The best - and most successful - online retailers understand that a good returns policy can go a long way in growing their business. Here are three major businesses that have aced the reverse logistics game.
Return Policy: Full refund within 365 days of purchase, as long as items are unworn and in original packaging; exchanges are given store credit in the form of an eCard. Free return shipping with UPS is provided within the US.
"Our best customers have the highest returns rates, but they are also the ones that spend the most money with us and are our most profitable customers. Zappos' modus operandi is not to give its purchasers the cheapest footwear on the block, but to give them the best service: hence, a 365-day returns policy, and free two-way shipping."
— Craig Adkins, CEO
Details: This online shoe retailer figured out a winning shipping and returns policy way back in 2010. They discovered that customers who make a lot of returns are also the ones who make a lot of purchases. Because shoes are tricky to fit properly, Zappos needed a returns policy that would encourage customers to take a chance - and reassure them that they could return shoes that didn’t fit.
Return Policy: Unused purchases made through esteelauder.com can be returned through UPS within 1 year of purchase date. Customers can request a free return label and UPS pickup within the US.; returns are free for the US.
Details: Makeup returns are notoriously wasteful - because of hygiene issues, returned cosmetics are usually destroyed and disposed of immediately. To prevent this, this major cosmetics company invested $1.3 million in scanners to help put viable returned products back into stock. This led to a savings of $500,000 in labor expenses and created a secondary profit stream worth up to $250,000 each year.
Return Policy: Ikea allows returns to be made within 365 days of purchase, as long as they remain new and unused, even if you’ve assembled them.
Details: This Swedish homeware retailer has a very generous eCommerce returns policy that embraces their customers. They offer returns and exchanges, as well as an extended 1-year returns period. Perhaps more importantly, though, they use language that makes their customers feel valued. A quick read shows many references to “love,” a calculated move to ensure that customers know they’re at the heart of Ikea’s business decisions.

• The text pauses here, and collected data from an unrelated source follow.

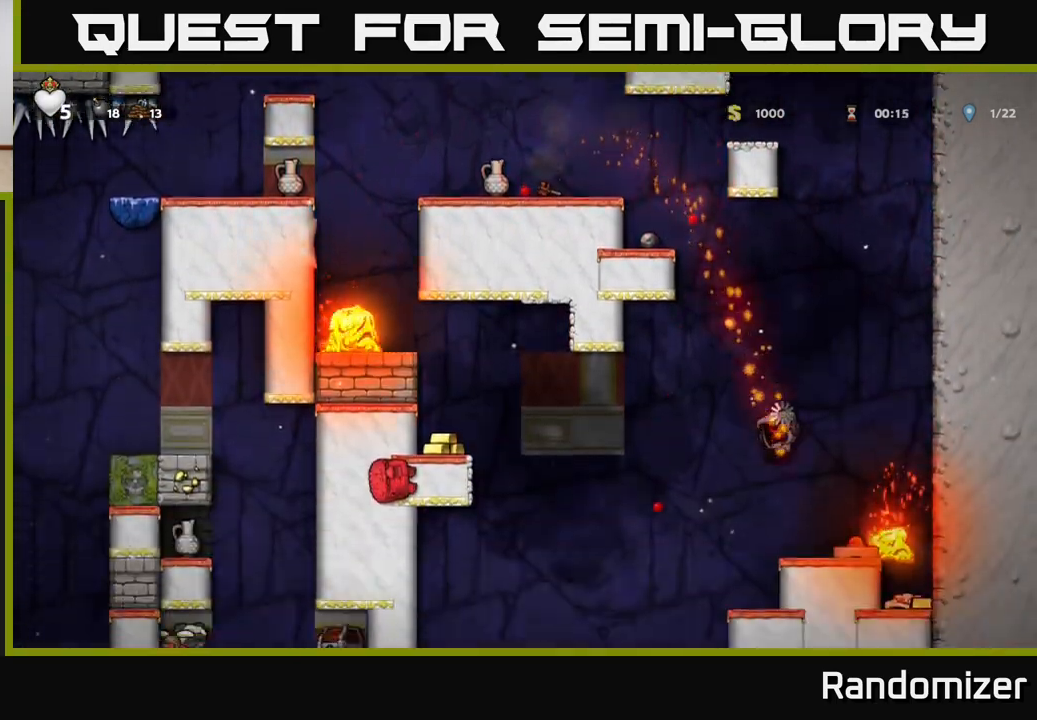
{"buttons": [], "left_stick": "center", "right_stick": "center", "events": [[133, "left_stick", "center"]]}
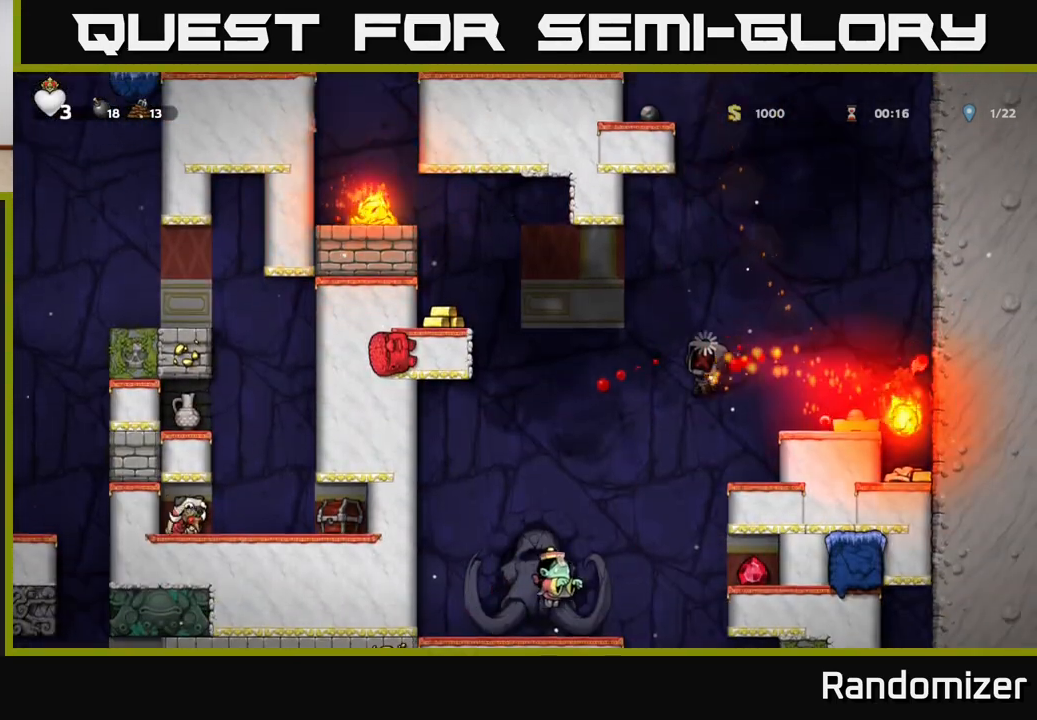
{"buttons": [], "left_stick": "center", "right_stick": "center", "events": []}
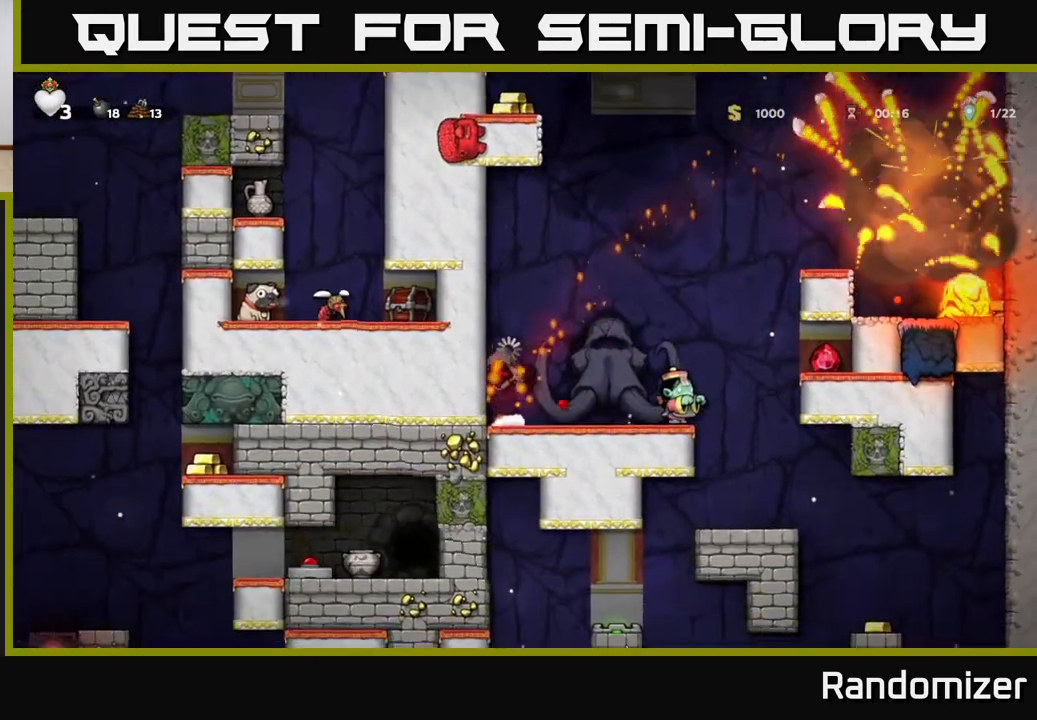
{"buttons": [], "left_stick": "left", "right_stick": "center", "events": [[467, "left_stick", "left"]]}
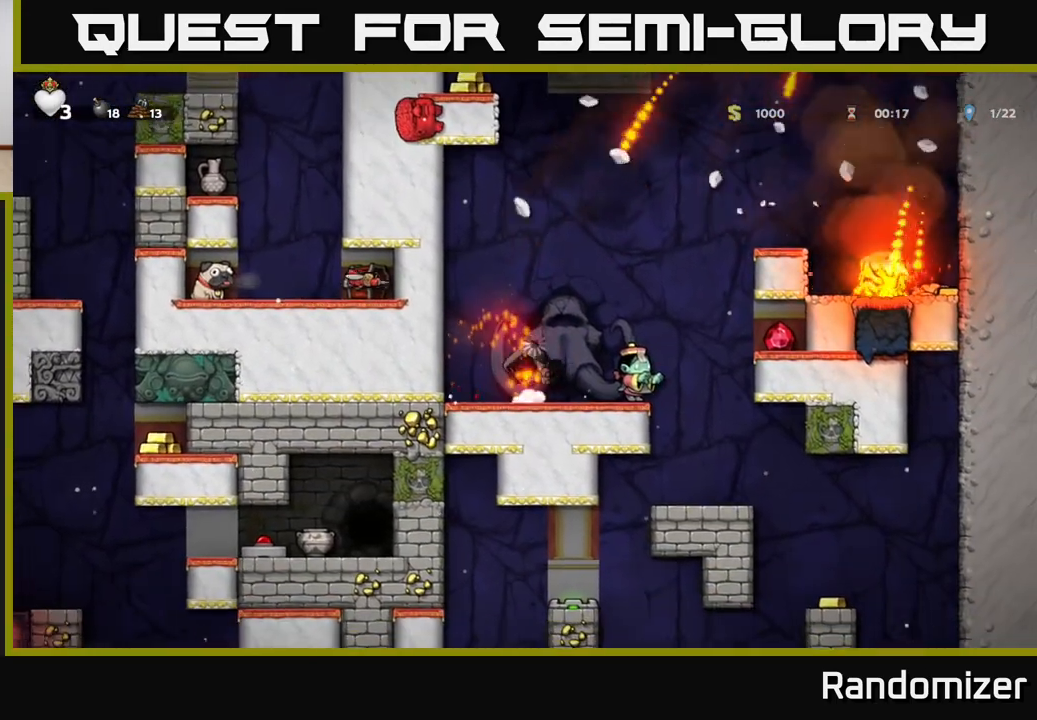
{"buttons": [], "left_stick": "center", "right_stick": "center", "events": [[283, "left_stick", "center"]]}
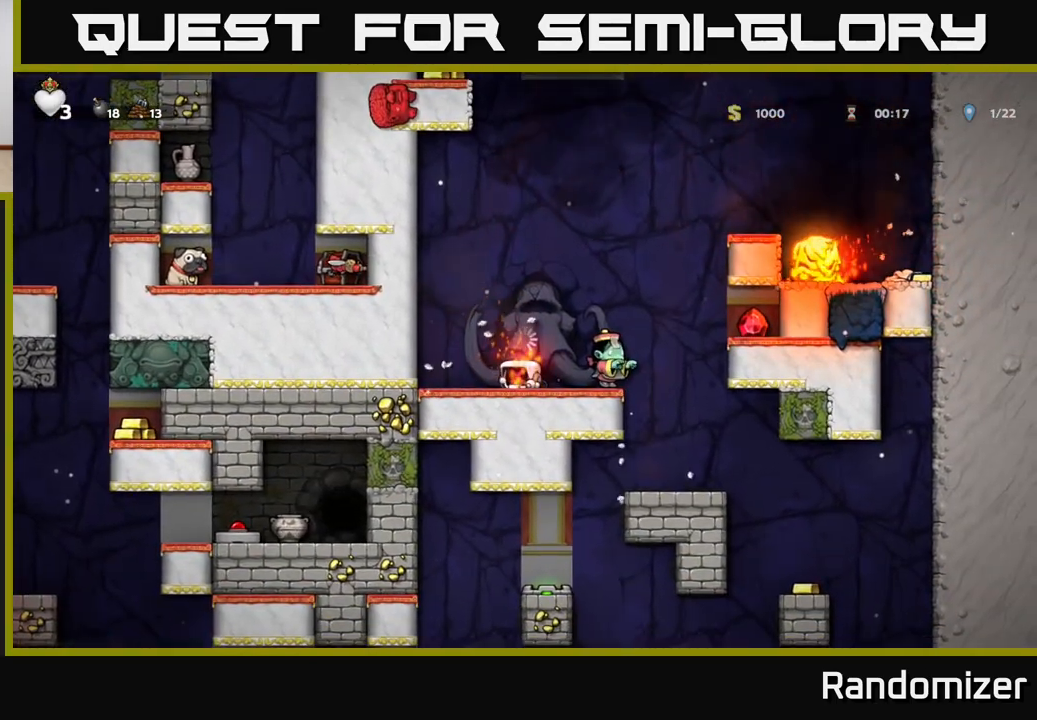
{"buttons": [], "left_stick": "center", "right_stick": "center", "events": [[183, "left_stick", "right"], [500, "left_stick", "center"]]}
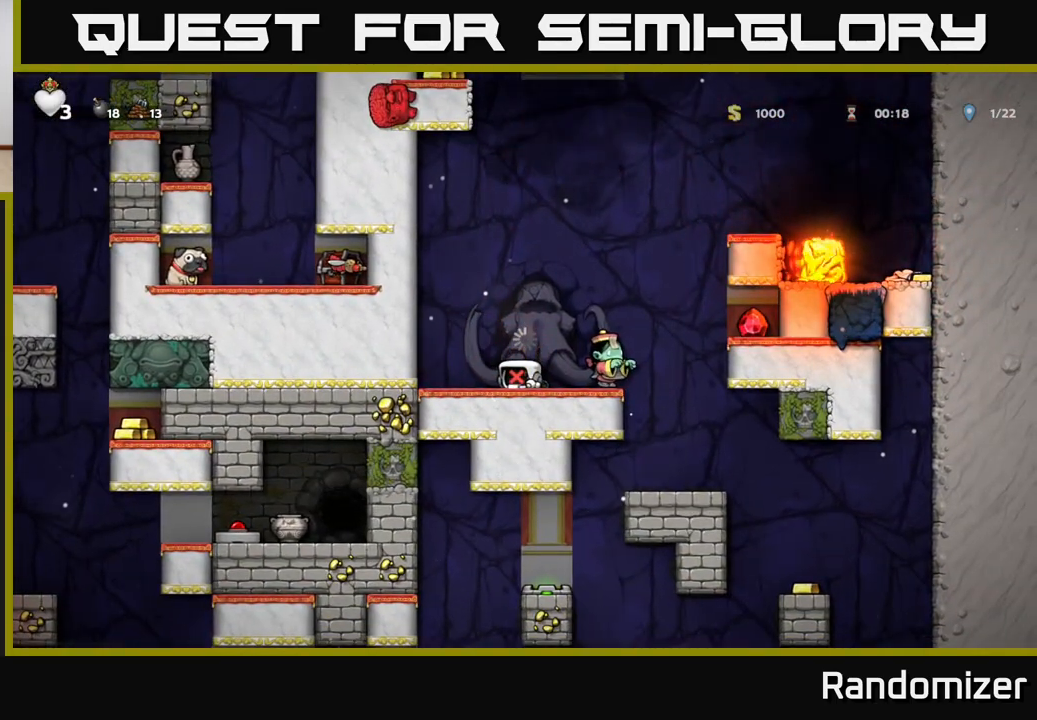
{"buttons": [], "left_stick": "center", "right_stick": "center", "events": []}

As you can see, there's a lot to think about when it comes to eCommerce returns. But, creating a good return policy and showing your customers how to return a package is just the first step. Any smart eCommerce merchant will also be considering how to reduce their return rate while taking advantage of the benefits that can be accrued with returns. They will also find ways to optimize their returns process. However, the first step to managing eCommerce returns is having a proper understanding of why they happen in the first place.